The world of memes should be very well looked at through a communication-oriented perspective. The term meme has been very widely familiarised itself in many aspects of the social and cultural worlds, such as philosophy, anthropology, linguistics, and psychology (Shifman, 2013). But it was not until the rapid spread of mass communication in participatory culture, researchers had finally started to learn and familiarise themselves with the theoretical research of memes.
In this era, which is solely marked by a total convergence of media platforms (Jenkins, 2006), memes can now be seen as a higher relevance than they ever were before to mass media and communications research. They can be viewed as a type of communication where words and cultures know no boundaries, and through the help of spreadable mass media, it is a category of communication on its own. Memetic language on the Internet can be seen as a whole factor of communications, where text has been replaced by image, and language knows no barriers. One can argue that it is a form of communication where people of all cultures and backgrounds can freely engage in without the sentiment of not being understood, and is a translation in its own enigmatic way.

## DATA FOR ANALYSIS
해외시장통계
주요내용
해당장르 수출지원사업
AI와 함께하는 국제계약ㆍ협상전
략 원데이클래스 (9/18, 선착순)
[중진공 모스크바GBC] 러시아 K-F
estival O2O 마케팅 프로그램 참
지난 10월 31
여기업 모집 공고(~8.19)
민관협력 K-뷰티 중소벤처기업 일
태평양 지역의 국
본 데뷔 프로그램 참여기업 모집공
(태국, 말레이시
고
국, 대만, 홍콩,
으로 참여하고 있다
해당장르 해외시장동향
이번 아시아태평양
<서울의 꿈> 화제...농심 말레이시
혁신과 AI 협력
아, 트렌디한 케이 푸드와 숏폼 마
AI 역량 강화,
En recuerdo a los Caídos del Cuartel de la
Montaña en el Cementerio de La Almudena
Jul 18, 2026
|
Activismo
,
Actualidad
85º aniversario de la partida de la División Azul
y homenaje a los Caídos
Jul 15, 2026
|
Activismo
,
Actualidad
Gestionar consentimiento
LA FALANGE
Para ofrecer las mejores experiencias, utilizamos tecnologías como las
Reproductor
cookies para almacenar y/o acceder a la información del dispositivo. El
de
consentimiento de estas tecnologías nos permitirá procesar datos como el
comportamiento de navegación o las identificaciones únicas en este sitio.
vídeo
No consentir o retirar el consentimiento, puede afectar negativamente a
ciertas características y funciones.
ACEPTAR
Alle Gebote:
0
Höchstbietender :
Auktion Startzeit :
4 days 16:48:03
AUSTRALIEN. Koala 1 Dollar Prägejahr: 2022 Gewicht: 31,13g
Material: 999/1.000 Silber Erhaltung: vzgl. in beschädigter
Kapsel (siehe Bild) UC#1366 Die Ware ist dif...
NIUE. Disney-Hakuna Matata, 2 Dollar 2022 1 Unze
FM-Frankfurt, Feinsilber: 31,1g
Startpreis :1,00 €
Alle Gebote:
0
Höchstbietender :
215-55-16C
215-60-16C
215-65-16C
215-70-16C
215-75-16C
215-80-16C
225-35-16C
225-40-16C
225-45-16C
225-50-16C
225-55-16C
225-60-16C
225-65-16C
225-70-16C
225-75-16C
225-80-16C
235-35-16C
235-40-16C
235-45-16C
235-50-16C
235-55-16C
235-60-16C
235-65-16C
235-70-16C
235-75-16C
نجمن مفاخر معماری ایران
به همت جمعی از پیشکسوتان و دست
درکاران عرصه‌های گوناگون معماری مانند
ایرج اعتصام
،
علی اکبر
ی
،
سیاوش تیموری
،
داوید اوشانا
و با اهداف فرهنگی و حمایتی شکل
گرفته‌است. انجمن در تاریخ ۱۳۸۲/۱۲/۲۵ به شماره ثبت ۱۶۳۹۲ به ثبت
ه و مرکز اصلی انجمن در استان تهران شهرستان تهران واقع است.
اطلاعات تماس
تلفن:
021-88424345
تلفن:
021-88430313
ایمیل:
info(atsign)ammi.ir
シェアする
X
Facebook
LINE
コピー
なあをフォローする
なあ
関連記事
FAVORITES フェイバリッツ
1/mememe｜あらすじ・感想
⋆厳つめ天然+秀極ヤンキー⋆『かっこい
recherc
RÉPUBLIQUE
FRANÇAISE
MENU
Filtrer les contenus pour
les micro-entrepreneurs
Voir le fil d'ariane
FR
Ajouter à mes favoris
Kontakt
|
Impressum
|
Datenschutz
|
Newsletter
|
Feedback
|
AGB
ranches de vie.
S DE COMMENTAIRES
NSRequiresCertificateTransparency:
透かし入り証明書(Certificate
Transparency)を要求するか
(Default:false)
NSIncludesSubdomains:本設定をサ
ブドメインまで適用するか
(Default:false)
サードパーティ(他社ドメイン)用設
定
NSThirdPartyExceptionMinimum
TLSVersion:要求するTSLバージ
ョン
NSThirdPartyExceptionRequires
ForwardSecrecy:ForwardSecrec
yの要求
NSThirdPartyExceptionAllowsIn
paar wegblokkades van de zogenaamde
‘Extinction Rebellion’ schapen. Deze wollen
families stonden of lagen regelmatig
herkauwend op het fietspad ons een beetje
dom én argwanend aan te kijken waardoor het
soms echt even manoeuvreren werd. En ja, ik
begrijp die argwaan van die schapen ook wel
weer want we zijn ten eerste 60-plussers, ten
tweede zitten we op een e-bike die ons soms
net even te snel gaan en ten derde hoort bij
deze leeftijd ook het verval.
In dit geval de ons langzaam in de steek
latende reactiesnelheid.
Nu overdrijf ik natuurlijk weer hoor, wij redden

## WHAT TO WORK ON
• 1. Please say whether each statement agrees with the passage on memes, answering yes or no and quoting the words of the passage that decide it. (a) The term meme has become familiar in fields that include linguistics and psychology. (b) Memetic language on the Internet is described as replacing image with text. (c) The convergence of media platforms is attributed to Jenkins, 2006.
• 2. Carry the passage on memes as communication forward from its final sentence.

## YOUR RESPONSES
• 1.
(a) Yes: "such as philosophy, anthropology, linguistics, and psychology"
(b) No: "where text has been replaced by image"
(c) Yes: "a total convergence of media platforms (Jenkins, 2006)"

• 2.
Nowadays, the trend of memes on social media websites such as Facebook, Flickr, and Instagram have a more humorist approach toward them, where worldwide or everyday matters are subjected in a humorist limelight. Thus it adds to the whole ‘communication’ aspect, and further encourages audiences of all backgrounds to engage without any cultural or linguistic barriers.
- Dawkins, R. (1976) The Selfish Gene. Oxford, England: Oxford University Press.
- Davison, P. (2012) The Language of Internet Memes. NYU Press.
- Dennett, D.C. (1993) Consciousness Explained. Boston, MA: Little, Brown, & co.
- Shifman, L. (2013) Memes in a Digital World: Reconciling with a Conceptual Troublemaker. International Communication Association.